- [RAW DATA]
·····
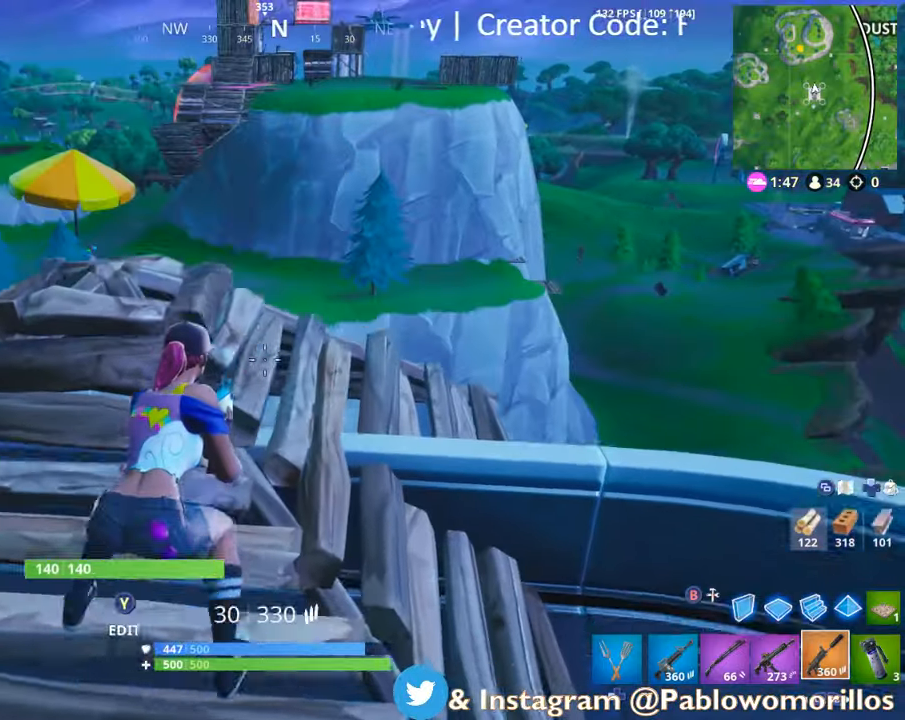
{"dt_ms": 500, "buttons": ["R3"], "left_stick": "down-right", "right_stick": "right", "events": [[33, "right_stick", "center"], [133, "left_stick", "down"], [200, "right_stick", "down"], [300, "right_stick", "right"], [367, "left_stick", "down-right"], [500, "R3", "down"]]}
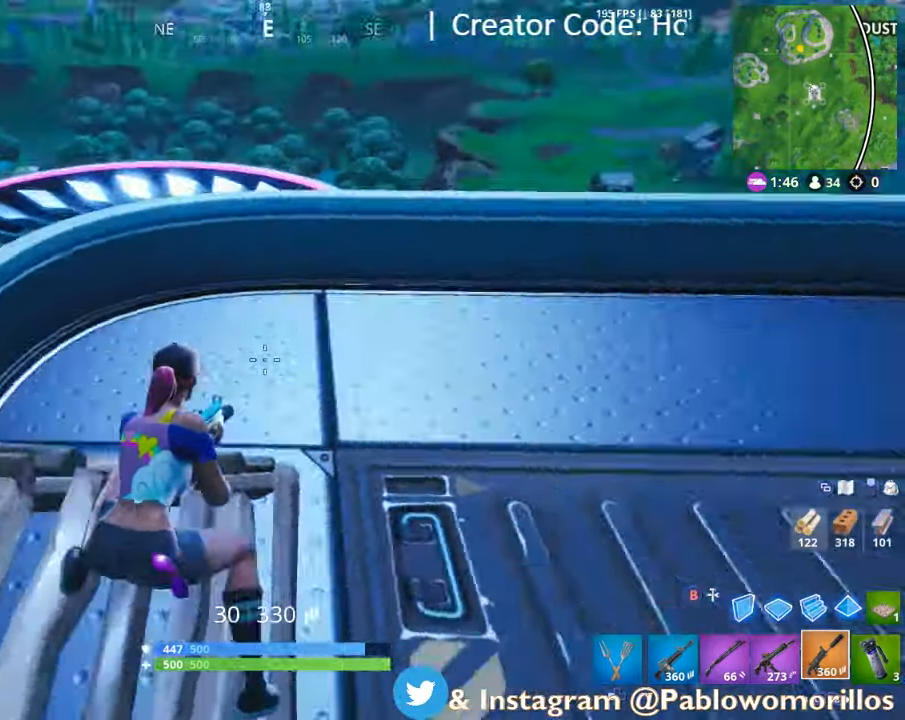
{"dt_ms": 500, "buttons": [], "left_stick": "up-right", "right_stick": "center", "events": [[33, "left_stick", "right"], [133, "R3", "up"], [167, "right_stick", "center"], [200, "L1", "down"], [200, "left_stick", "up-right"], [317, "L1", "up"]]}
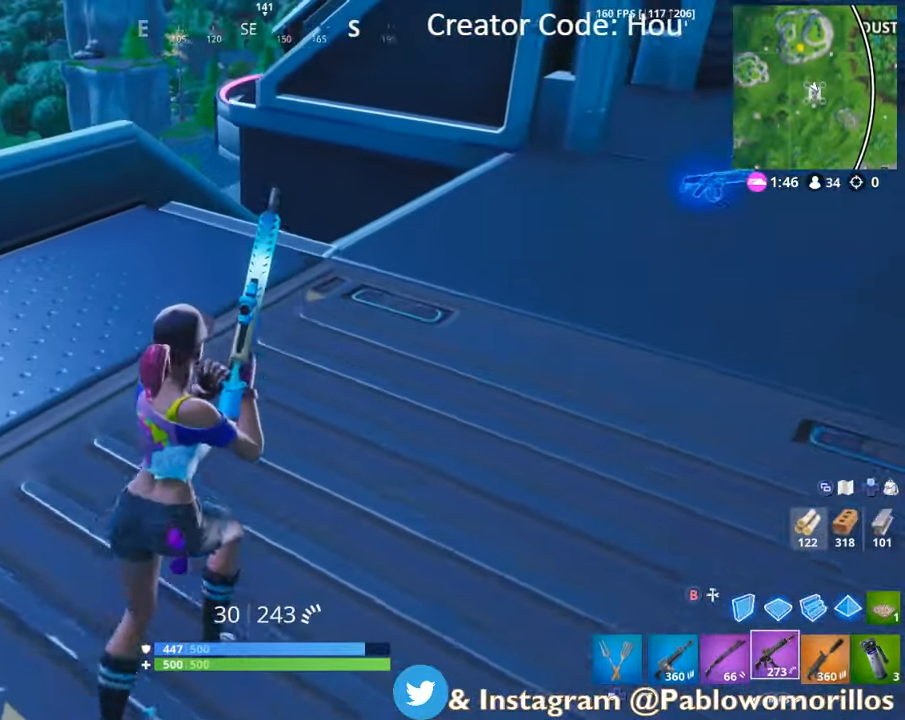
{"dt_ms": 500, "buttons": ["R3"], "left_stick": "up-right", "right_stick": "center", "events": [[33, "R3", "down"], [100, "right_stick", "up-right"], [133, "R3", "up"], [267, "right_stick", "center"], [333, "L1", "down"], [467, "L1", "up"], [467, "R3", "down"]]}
·····
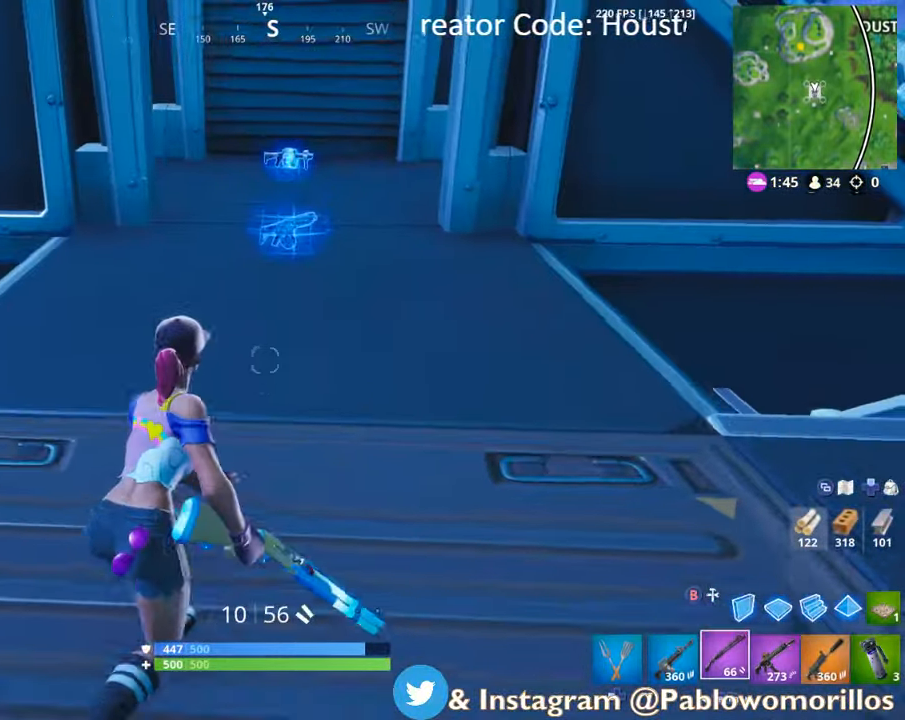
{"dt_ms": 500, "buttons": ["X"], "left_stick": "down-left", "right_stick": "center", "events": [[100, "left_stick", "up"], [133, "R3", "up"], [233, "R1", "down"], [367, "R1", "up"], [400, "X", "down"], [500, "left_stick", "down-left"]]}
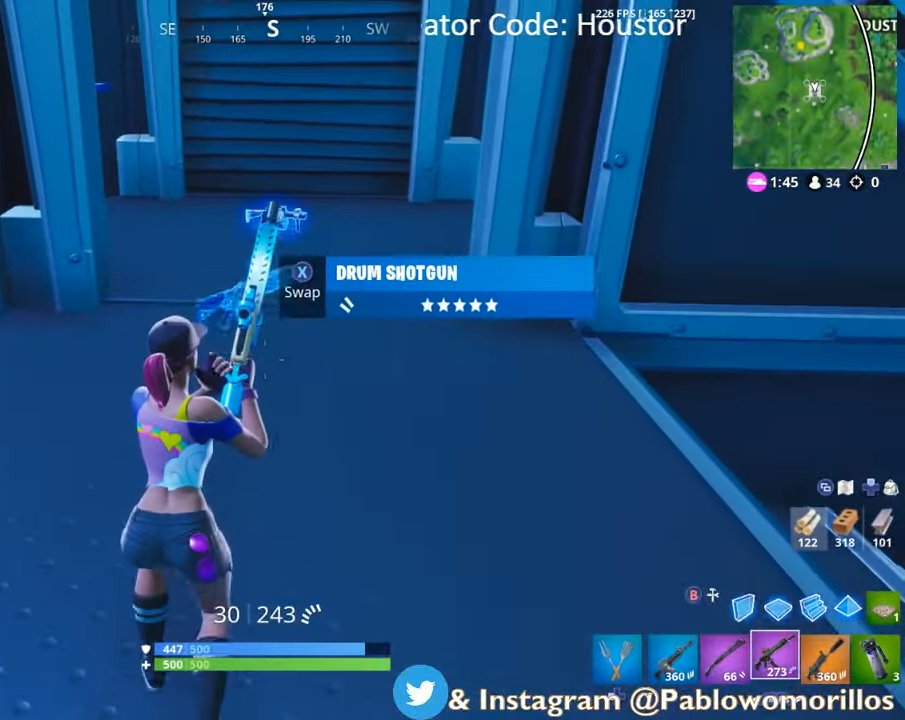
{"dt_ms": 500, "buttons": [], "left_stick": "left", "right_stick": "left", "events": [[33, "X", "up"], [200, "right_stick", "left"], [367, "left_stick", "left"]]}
·····
- [ASSIGNED TASK]
Please filter the entries for the word "center" and copy the lines that have it.

- [RESULT OF THIS TASK]
{"dt_ms": 500, "buttons": ["R3"], "left_stick": "down-right", "right_stick": "right", "events": [[33, "right_stick", "center"], [133, "left_stick", "down"], [200, "right_stick", "down"], [300, "right_stick", "right"], [367, "left_stick", "down-right"], [500, "R3", "down"]]}
{"dt_ms": 500, "buttons": [], "left_stick": "up-right", "right_stick": "center", "events": [[33, "left_stick", "right"], [133, "R3", "up"], [167, "right_stick", "center"], [200, "L1", "down"], [200, "left_stick", "up-right"], [317, "L1", "up"]]}
{"dt_ms": 500, "buttons": ["R3"], "left_stick": "up-right", "right_stick": "center", "events": [[33, "R3", "down"], [100, "right_stick", "up-right"], [133, "R3", "up"], [267, "right_stick", "center"], [333, "L1", "down"], [467, "L1", "up"], [467, "R3", "down"]]}
{"dt_ms": 500, "buttons": ["X"], "left_stick": "down-left", "right_stick": "center", "events": [[100, "left_stick", "up"], [133, "R3", "up"], [233, "R1", "down"], [367, "R1", "up"], [400, "X", "down"], [500, "left_stick", "down-left"]]}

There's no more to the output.